▶ **REQUIREMENT**: When a line in the entries below contains the word "background", copy that line.

[Saved data entries]
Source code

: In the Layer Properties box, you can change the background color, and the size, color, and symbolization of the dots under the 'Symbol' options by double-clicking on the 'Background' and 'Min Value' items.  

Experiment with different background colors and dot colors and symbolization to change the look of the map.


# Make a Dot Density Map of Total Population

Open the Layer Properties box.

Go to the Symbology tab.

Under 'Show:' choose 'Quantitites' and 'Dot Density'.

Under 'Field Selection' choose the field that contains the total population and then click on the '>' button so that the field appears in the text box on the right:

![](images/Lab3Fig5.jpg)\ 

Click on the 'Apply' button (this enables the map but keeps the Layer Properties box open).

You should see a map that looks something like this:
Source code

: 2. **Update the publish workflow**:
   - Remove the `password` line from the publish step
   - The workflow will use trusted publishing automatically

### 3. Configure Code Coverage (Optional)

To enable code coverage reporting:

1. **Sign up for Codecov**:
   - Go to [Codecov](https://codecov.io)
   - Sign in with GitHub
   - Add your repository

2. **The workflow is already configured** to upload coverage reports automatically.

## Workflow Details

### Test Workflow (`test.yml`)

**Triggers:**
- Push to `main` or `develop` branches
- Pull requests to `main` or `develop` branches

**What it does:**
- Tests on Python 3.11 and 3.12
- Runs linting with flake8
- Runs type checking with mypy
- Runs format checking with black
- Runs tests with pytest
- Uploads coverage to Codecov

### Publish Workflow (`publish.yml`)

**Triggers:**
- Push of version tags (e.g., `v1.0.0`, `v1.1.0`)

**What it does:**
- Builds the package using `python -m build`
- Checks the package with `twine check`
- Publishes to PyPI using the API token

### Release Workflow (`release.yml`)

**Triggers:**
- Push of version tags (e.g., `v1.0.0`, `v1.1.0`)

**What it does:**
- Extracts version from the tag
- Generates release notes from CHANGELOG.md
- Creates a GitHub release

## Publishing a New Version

▶ **EXERCISE OUTPUT**:
: In the Layer Properties box, you can change the background color, and the size, color, and symbolization of the dots under the 'Symbol' options by double-clicking on the 'Background' and 'Min Value' items.  
Experiment with different background colors and dot colors and symbolization to change the look of the map.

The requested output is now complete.